When he comes back to the ring of recliners and couches in the main room, there’s a new arrival. His name is Tobias, and he’s been sharpening up his Chinese (he’s basically conversational now) and enjoying free room and board by working at the hostel for just over two months. In fact, this is his last night, as his flight home to San Francisco leaves at 7am.

“No reason you can’t enjoy a beer with us while you wait,” Matt offers, checking his watch.

“Thanks,” Tobias grimaces, “but I’ve got a cold, and I don’t wanna make it worse.” He coughs softly and rubs his nose.

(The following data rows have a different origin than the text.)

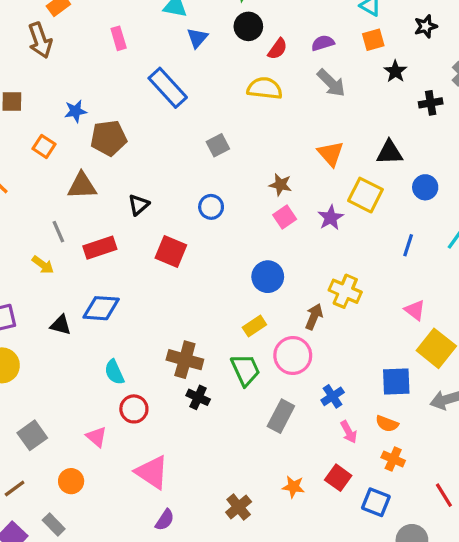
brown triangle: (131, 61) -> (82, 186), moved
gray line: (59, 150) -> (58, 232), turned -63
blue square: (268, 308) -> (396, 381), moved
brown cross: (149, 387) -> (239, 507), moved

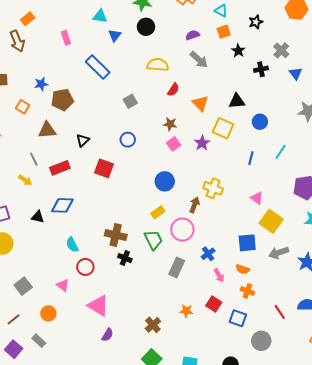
red semicircle: (278, 49) -> (173, 90), moved

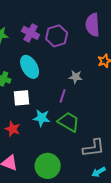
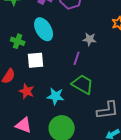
cyan star: (42, 118) -> (56, 96), moved

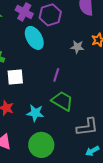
cyan ellipse: (44, 29) -> (34, 38), moved
gray star: (90, 39) -> (77, 47), moved

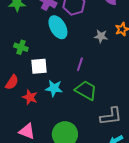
cyan star: (35, 113) -> (54, 88), moved

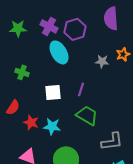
white square: (39, 66) -> (53, 92), moved
cyan star: (54, 88) -> (52, 126), moved

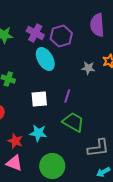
red star: (31, 122) -> (15, 141), moved

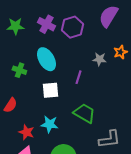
purple semicircle: (97, 25) -> (108, 16), turned 35
cyan ellipse: (45, 59) -> (46, 59), moved
purple line: (67, 96) -> (78, 77), moved

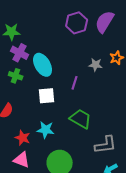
purple cross: (46, 24) -> (20, 53), moved
purple hexagon: (72, 27) -> (77, 23), moved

“Huh. So this might be–definitely is–a weird question, but have you been coughing anything up? Like phlegm and stuff?” Matt’s parents are both doctors and this is one of the first questions they ask in diagnosing him when he’s sick.

“Ummm, yeah, actually.”

Matt ignores the questioning looks from the rest of the room. “And what color is it? Like, white-ish yellow, or more like milky green, like the color of these couches?” This is his parents’ next question. It’s all coming so naturally.

Tobias looks down. “I guess like, milky green. Yeah, like these couches.”

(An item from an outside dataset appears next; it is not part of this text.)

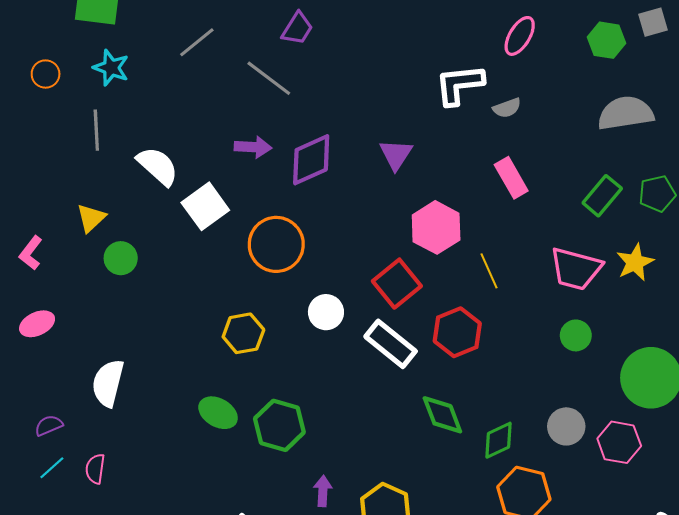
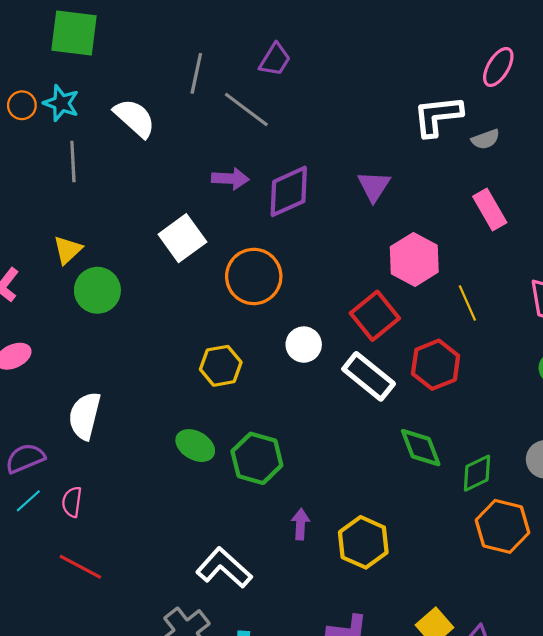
gray line: (197, 42) -> (196, 73), moved, turned -39
cyan star: (111, 68) -> (61, 103), moved
white semicircle: (158, 166) -> (135, 118), moved
green circle: (121, 258) -> (97, 290), size x1.4
purple semicircle: (49, 425) -> (25, 458), size x1.4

“Cool, so it’s a bacterial infection. Still active, too. It’s probably a sinus infection–I just had the same thing a month ago in Cambodia. And did you know, ‘sinus’ in Latin–pronounced ‘see-noos’ means ‘bay’, like where you’d store ships. If you look at the skull, the sinuses are these huge bay-like reservoirs up behind your nose. Just think of ‘bays of mucus’, just imagine that, and you’ll never forget the meaning†.”

Matt realizes he’s the only one smiling. “Right. Anyway, you’re gonna want an antibiotic, something solid. I’ve got some Ciprofloxacin in my bag, enough for a full course. Each pill’s five-hundred milligrams, take one every twelve hours–I’d recommend something like seven or eight o’clock so it’s easy to do on both the am and pm. You’ll probably start to feel better by day two, around pill three or four, but don’t stop, take all six days. I’m not letting you become responsible for a new super-resistant germ or whatever. Oh yeah, and no dairy products. Or anything with calcium in it. Calcium will fuck you up.”

Tobias just nods.

“So like, you want me to get it…? It’s real medicine, not some black market shit, but it’s only like five bucks to replace out here, a bit more over in The States.”

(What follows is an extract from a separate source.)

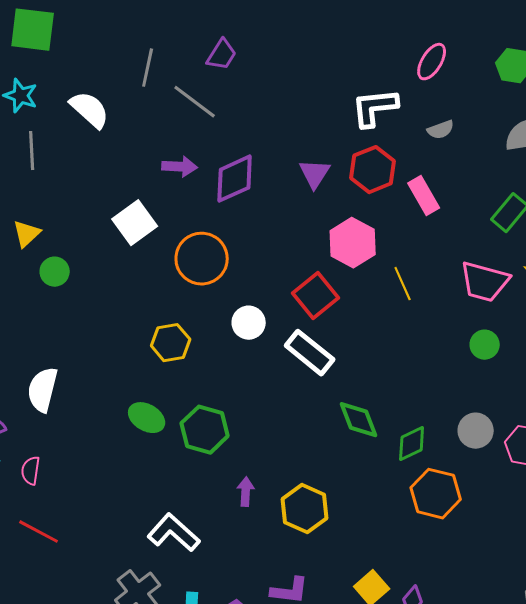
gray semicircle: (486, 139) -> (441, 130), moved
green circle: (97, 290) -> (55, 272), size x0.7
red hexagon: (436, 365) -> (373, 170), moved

“Ummm, yeah. I mean, thank you, but how do you know all of this? Are you a doctor or something?”

Matt stops in the middle of turning to the hallway that leads back to his dorm room to give a small bow. “Wǒ bùshì yīshēng.”

“You are not… a doctor?” Tobias translates amid roars from the rest of the common room.

† You can thank Mrs. Diamente, my 11th grade Latin teacher for that mental image.


A Taipei skyscraper

The Taipei101 tower disappearing into the mists on a cloudy day.


Raohe Market

The Raohe Night Market entry arch, sparkling in the evening. This place had some amazing snacks.


Fred 'enjoying' some stinky tofu

Fred ‘enjoying’ some stinky tofu. It smells somewhere between rotting garbage and feet.